==== AVAILABLE DATA

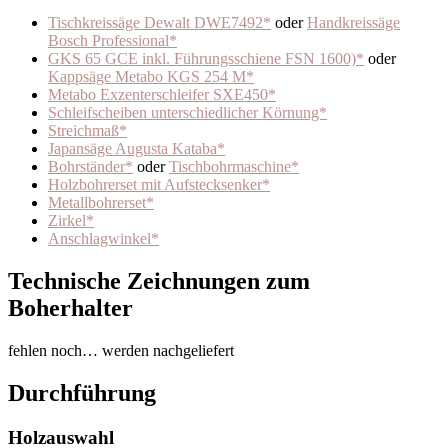
Tischkreissäge Dewalt DWE7492*
oder
Handkreissäge
Bosch Professional*
GKS 65 GCE inkl. Führungsschiene FSN 1600)*
oder
Kappsäge Metabo KGS 254 M*
Metabo Exzenterschleifer SXE450*
Schleifscheiben unterschiedlicher Körnung*
Streichmaß*
Japansäge Augusta Kataba*
Bohrständer*
oder
Tischbohrmaschine*
Holzbohrerset mit Aufstecksenker*
Metallbohrerset*
Zirkel*
Anschlagwinkel*
Technische Zeichnungen zum
Boherhalter
fehlen noch… werden nachgeliefert
Durchführung
Holzauswahl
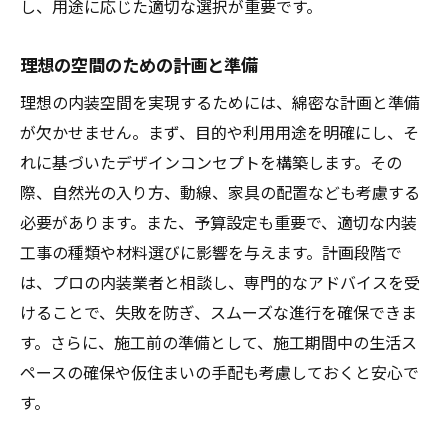
し、用途に応じた適切な選択が重要です。
開放感を演出するための窓の使い方
プロが勧める最新のデザイントレンド
理想の空間のための計画と準備
プロが教える内装工事の細部へのこだわり
理想の内装空間を実現するためには、綿密な計画と準備
細部へのこだわりが空間を変える
が欠かせません。まず、目的や利用用途を明確にし、そ
仕上げの技術で違いを出す方法
れに基づいたデザインコンセプトを構築します。その
壁紙の選び方と貼り方のコツ
際、自然光の入り方、動線、家具の配置なども考慮する
フロアリングの種類と選択
必要があります。また、予算設定も重要で、適切な内装
装飾品と内装の調和
工事の種類や材料選びに影響を与えます。計画段階で
は、プロの内装業者と相談し、専門的なアドバイスを受
プロが使う道具とその役割
けることで、失敗を防ぎ、スムーズな進行を確保できま
内装工事で空間の価値を上げる技術とは
す。さらに、施工前の準備として、施工期間中の生活ス
資産価値を高める内装工事の方法
ペースの確保や仮住まいの手配も考慮しておくと安心で
エコ素材を使用した持続可能な空間づくり
す。
リフォームによる付加価値の創出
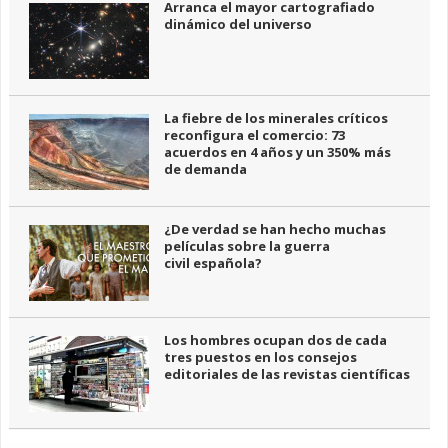
Arranca el mayor cartografiado
dinámico del universo
La fiebre de los minerales críticos
reconfigura el comercio: 73
acuerdos en 4 años y un 350% más
de demanda
¿De verdad se han hecho muchas
películas sobre la guerra
civil española?
Los hombres ocupan dos de cada
tres puestos en los consejos
editoriales de las revistas científicas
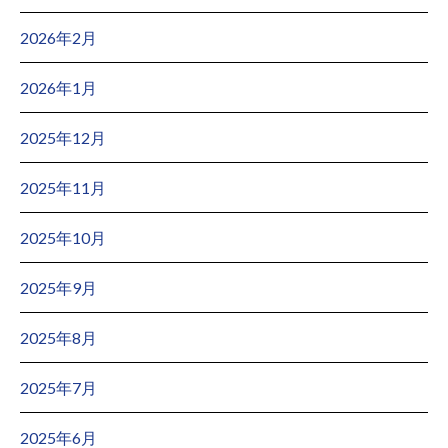
2026年2月
2026年1月
2025年12月
2025年11月
2025年10月
2025年9月
2025年8月
2025年7月
2025年6月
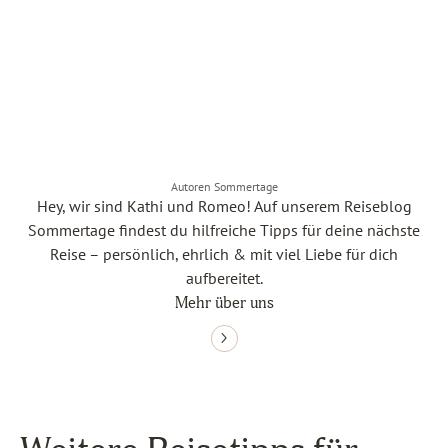
Autoren Sommertage
Hey, wir sind Kathi und Romeo! Auf unserem Reiseblog
Sommertage findest du hilfreiche Tipps für deine nächste
Reise – persönlich, ehrlich & mit viel Liebe für dich
aufbereitet.
Mehr über uns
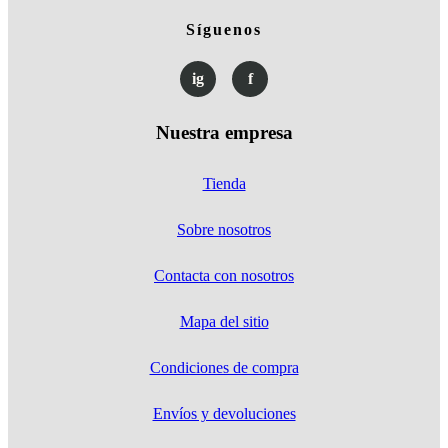
Síguenos
ig
f
Nuestra empresa
Tienda
Sobre nosotros
Contacta con nosotros
Mapa del sitio
Condiciones de compra
Envíos y devoluciones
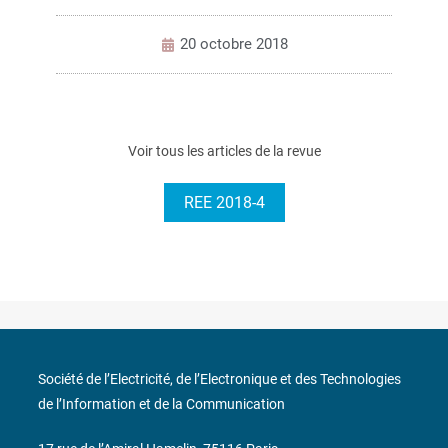
20 octobre 2018
Voir tous les articles de la revue
REE 2018-4
Société de l’Electricité, de l’Electronique et des Technologies
de l’Information et de la Communication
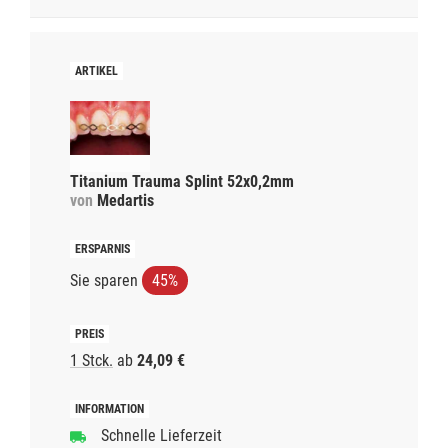
Titanium Trauma Splint 52x0,2mm
von
Medartis
Sie sparen
45%
1 Stck.
ab
24,09 €
Schnelle Lieferzeit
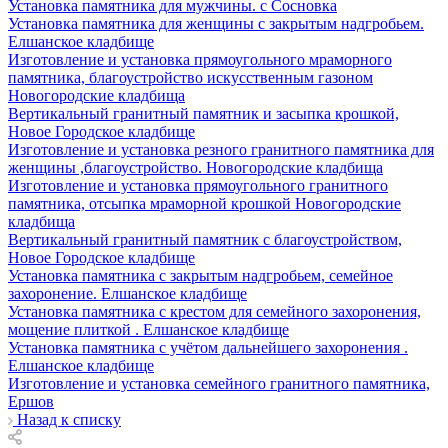
Установка памятника для мужчины. с Сосновка
Установка памятника для женщины с закрытым надгробьем.
Елшанское кладбище
Изготовление и установка прямоугольного мраморного
памятника, благоустройство искусственным газоном
Новогородские кладбища
Вертикальный гранитный памятник и засыпка крошкой,
Новое Городское кладбище
Изготовление и установка резного гранитного памятника для
женщины ,благоустройство. Новогородские кладбища
Изготовление и установка прямоугольного гранитного
памятника, отсыпка мраморной крошкой Новогородские
кладбища
Вертикальный гранитный памятник с благоустройством,
Новое Городское кладбище
Установка памятника с закрытым надгробьем, семейное
захоронение. Елшанское кладбище
Установка памятника с крестом для семейного захоронения,
мощение плиткой . Елшанское кладбище
Установка памятника с учётом дальнейшего захоронения .
Елшанское кладбище
Изготовление и установка семейного гранитного памятника,
Ершов
Назад к списку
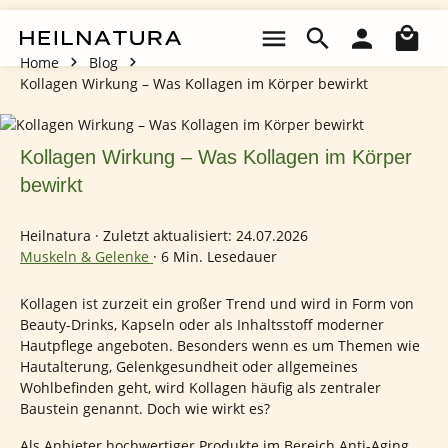
Zum Hauptinhalt springen
Wa
Home
Blog
Kollagen Wirkung – Was Kollagen im Körper bewirkt
Kollagen Wirkung – Was Kollagen im Körper
bewirkt
Heilnatura
·
Zuletzt aktualisiert: 24.07.2026
Muskeln & Gelenke
·
6 Min. Lesedauer
Kollagen ist zurzeit ein großer Trend und wird in Form von
Beauty-Drinks, Kapseln oder als Inhaltsstoff moderner
Hautpflege angeboten. Besonders wenn es um Themen wie
Hautalterung, Gelenkgesundheit oder allgemeines
Wohlbefinden geht, wird Kollagen häufig als zentraler
Baustein genannt. Doch wie wirkt es?
Als Anbieter hochwertiger Produkte im Bereich Anti-Aging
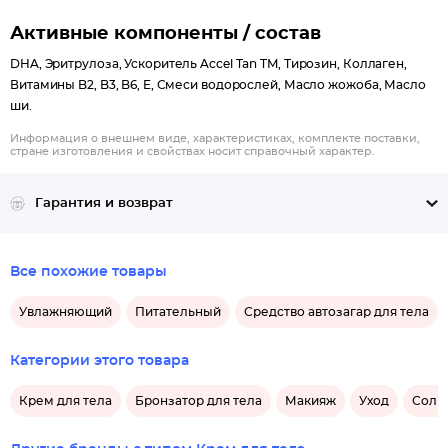
Активные компоненты / состав
DHA, Эритрулоза, Ускоритель Accel Tan TM, Тирозин, Коллаген,
Витамины B2, B3, B6, E, Смеси водорослей, Масло жожоба, Масло
ши.
Информация о внешнем виде, характеристиках, комплекте поставки,
стране изготовления и свойствах носит справочный характер.
Гарантия и возврат
Все похожие товары
Увлажняющий
Питательный
Средство автозагар для тела
Категории этого товара
Крем для тела
Бронзатор для тела
Макияж
Уход
Солнц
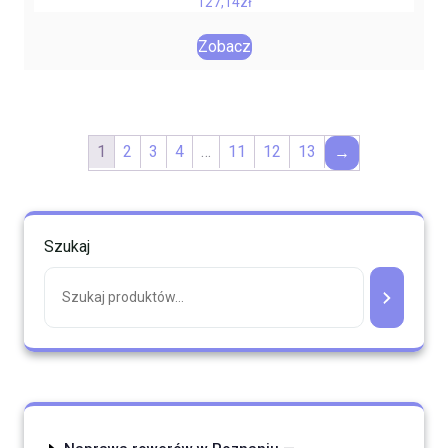
127,14
zł
Zobacz
1
2
3
4
…
11
12
13
→
Szukaj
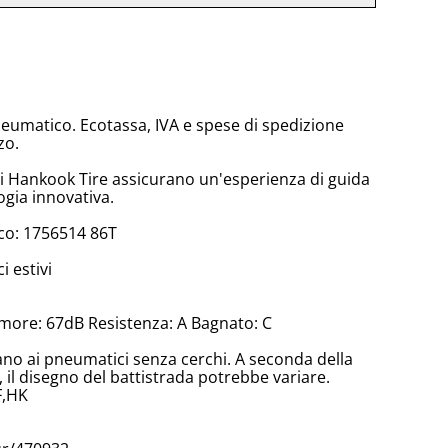
neumatico. Ecotassa, IVA e spese di spedizione
zo.
di Hankook Tire assicurano un'esperienza di guida
ogia innovativa.
co: 1756514 86T
 estivi
more: 67dB Resistenza: A Bagnato: C
cano ai pneumatici senza cerchi. A seconda della
il disegno del battistrada potrebbe variare.
F,HK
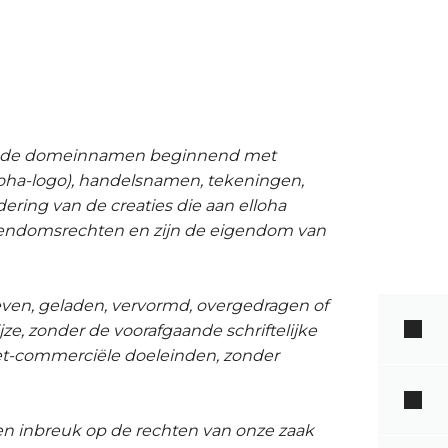
van de domeinnamen beginnend met
lloha-logo), handelsnamen, tekeningen,
dering van de creaties die aan elloha
gendomsrechten en zijn de eigendom van
ven, geladen, vervormd, overgedragen of
ze, zonder de voorafgaande schriftelijke
niet-commerciële doeleinden, zonder
een inbreuk op de rechten van onze zaak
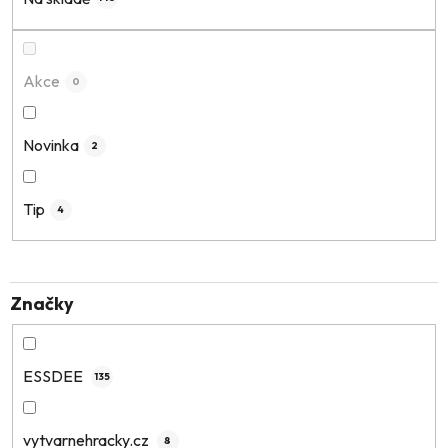
p
r
o
Akce
0
d
u
k
Novinka
2
t
ů
Tip
4
Značky
ESSDEE
135
vytvarnehracky.cz
8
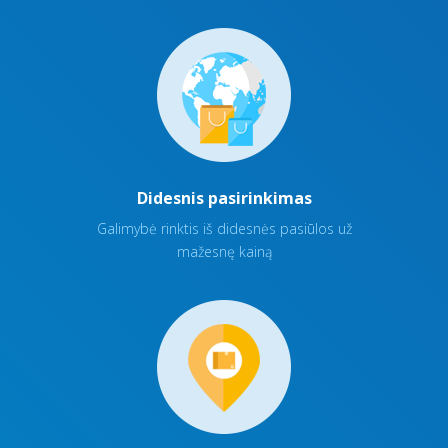
Didesnis pasirinkimas
Galimybė rinktis iš didesnės pasiūlos už
mažesnę kainą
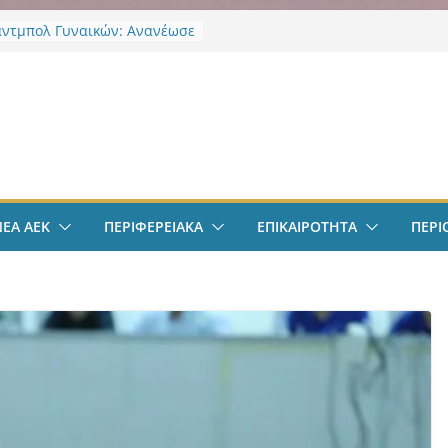
άντμπολ Γυναικών: Ανανέωσε
α Γκόμες Ρεσέντε
 ΝΦ-ΝΧ: Υποστήριξη
ληκτων
ν
 ΝΦ-ΝΧ: Αναψυκτήριο
υρος”
οδόσφαιρο: Ανακοινώθηκε
ίσημα ο Μίλαν Βιτάλις
Χαρδαλιάς: «Με το
ηρητήριο Έργων η
ΝΕΑ ΑΕΚ
ΠΕΡΙΦΕΡΕΙΑΚΑ
ΕΠΙΚΑΙΡΟΤΗΤΑ
ΠΕΡΙ
ρεια Αττικής αποκτά ένα
α πρώτα ολοκληρωμένα
κά εργαλεία στην Ευρώπη
 διαφάνεια και τη
οσία»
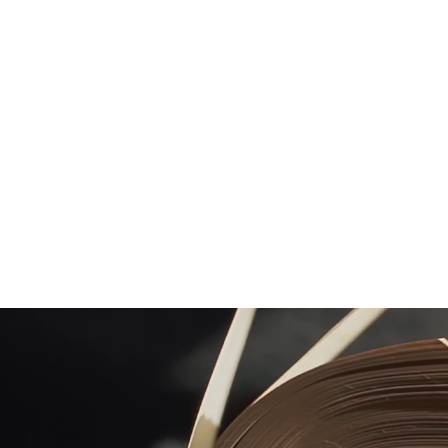
dans Paris" pour les
enfants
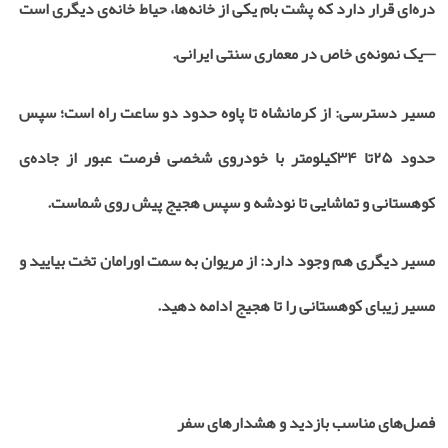
دره‌ای قرار دارد که پشت بام یکی از خانه‌ها، حیاط خانه‌ی دیگری است
—یک نمونه‌ی خاص در معماری سنتی ایرانی
.
مسیر دسترسی: از کرمانشاه تا پاوه حدود دو ساعت راه است؛ سپس
حدود
۲۵
تا
۳۴
کیلومتر با خودروی شخصی فرصت عبور از جاده‌ی
کوهستانی و تماشایی تا نودشه و سپس هجیج پیش‌ روی شماست
.
مسیر دیگری هم وجود دارد: از مریوان به سمت اورامان تخت بیایید و
مسیر زیبای کوهستانی را تا هجیج ادامه دهید
.
فصل‌های مناسب بازدید و هشدارهای سفر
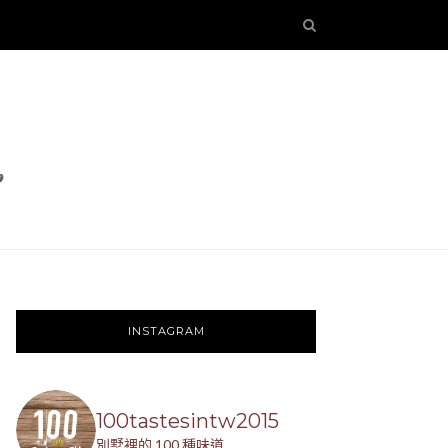
INSTAGRAM
100tastesintw2015
別墅裡的 100 種味道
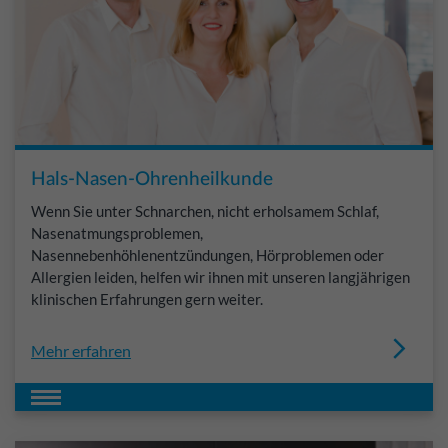
Hals-Nasen-Ohrenheilkunde
Wenn Sie unter Schnarchen, nicht erholsamem Schlaf,
Nasenatmungsproblemen,
Nasennebenhöhlenentzündungen, Hörproblemen oder
Allergien leiden, helfen wir ihnen mit unseren langjährigen
klinischen Erfahrungen gern weiter.
Mehr erfahren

========

### REQUEST
Repeat exactly the lines above, from the line that contains "Mapa del sitio" down through the line that contains "Установка памятника для женщины". Include both of those lines and none of the pictures.

### RESULT BELOW
Mapa del sitio
Condiciones de compra
Envíos y devoluciones
20 octobre 2018
Voir tous les articles de la revue
REE 2018-4
Société de l’Electricité, de l’Electronique et des Technologies
de l’Information et de la Communication
Titanium Trauma Splint 52x0,2mm
von
Medartis
Sie sparen
45%
1 Stck.
ab
24,09 €
Schnelle Lieferzeit
Установка памятника для мужчины. с Сосновка
Установка памятника для женщины с закрытым надгробьем.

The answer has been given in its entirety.